Bir zamanların ünlü film serisi olan "Alien"ları izleyenler bilirler. Baştan sona gerilimdir. Bir tane bile espiri ya da komik sahne yoktur. Bir çok yerde kasılırsınız. Yer yer gözlerinizi kapatırsınız. Bazen de tiksinirsiniz. Gerilim sevenler için dört dörtlük bir filmidir.

Serinin başlangıç hikayesini öğrendiğimiz 2012 yapımı filmde bir grup bilim adamının "Prometheus" adlı uzay gemisiyle insanoğlunun atalarını ve onların kalıntılarını keşfetmek için çıktıkları yolculuğu izliyoruz. Geminin mürettebatı gemiyi uzayın derinliklerinde bir gezegene sürüp bir iz bulmaya çalışıyorlar. İşin aslının farklı olduğu anlaşılıyor. Mürettebat, ilk kez alienlerle karşılaşıyor. Elbetteki bu karşılaşma hoş bir karşılaşma olmuyor. Alienlar bir sebeple mürettebata saldırıyor, bu saldırının sadece mürettebata yönelik değil, daha ziyade insan ırkının sonunu getirmek için yapılmış bir saldırı olduğunu ise, kimse bilmiyor.

Filmde bir çok ünlüyü bir arada görüyoruz.

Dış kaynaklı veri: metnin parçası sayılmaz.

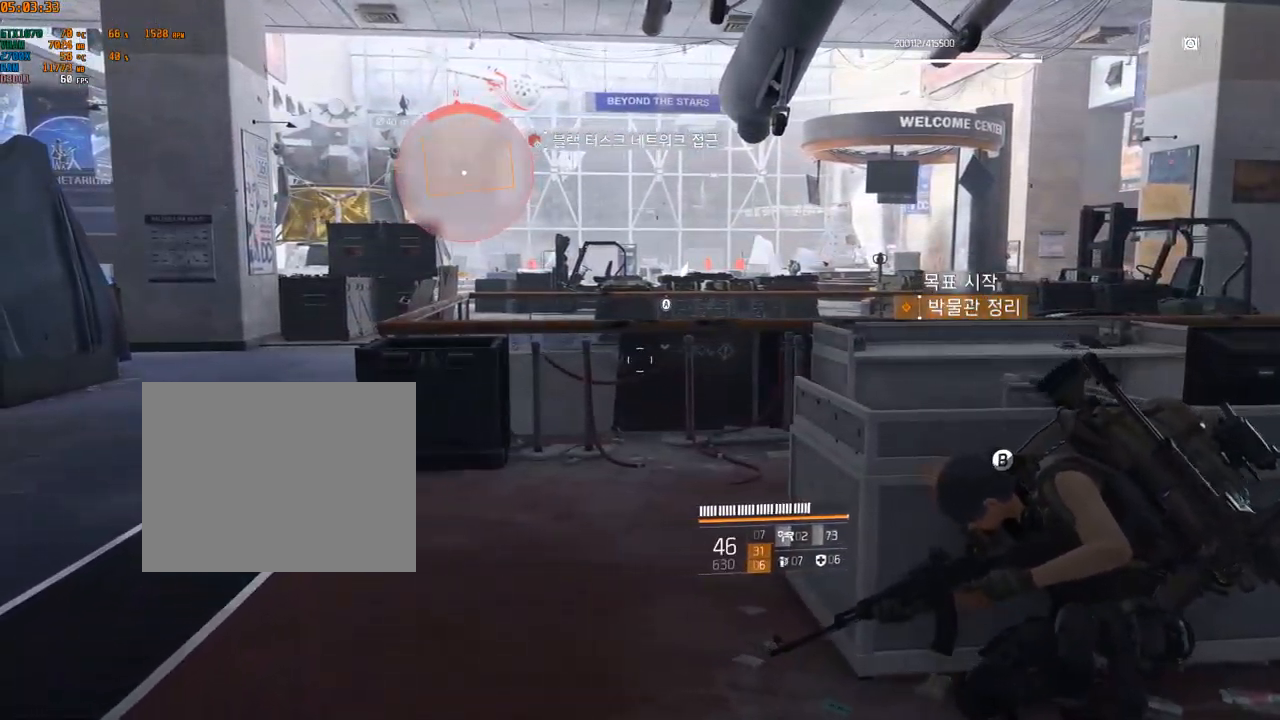
{"buttons": [], "left_stick": "center", "events": [[150, "Y", "down"], [217, "Y", "up"]]}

Başrolde bu kez "Doctor Shaw"u canlandıran Noomi Rapace'yi görüyoruz. (Kendisi Millenium -Ejderha Dövmeli Kız serisinin Lizbeth Salander'ı). Filmin yapay insanı David rolünde ise Michael Fassbender'ı görüyoruz. (X-Men First Class'ın genç Magneto'su). Bunun yanında Charlize Theron ve Guy Pearce gibi isimler de var.

Filmin Yönetmeni Ridley Scott onlarca ünlü filme (bazılarında yönetmen değil yapımcı olsa da) imza atmış. Hannibal, Gladiator, Cennetin Krallığı, A Takımı ve Robin Hood (2010) bunlardan sadece bir kaçı.

Bu arada Prometheus ne demek şöyle bir bakalım. Promethius bir Olimpos Tanrısı. Kendisi diğer tanrılardan ateşi çalıp insanoğlunun hizmetine sunuyor. Ancak daha sonra Zeus tarafından cezalandırılıyor. Nasıl mı? Bir kayaya bağlanıyor ve Zeus'un kartalı hergün onun karaciğerinden besleniyor. Peki neden karaciğer? Ertesi gün yeniden büyüsün ve hergün aynı acıyı çeksin diye. Ne de olsa kendisi ölümsüz bir tanrı.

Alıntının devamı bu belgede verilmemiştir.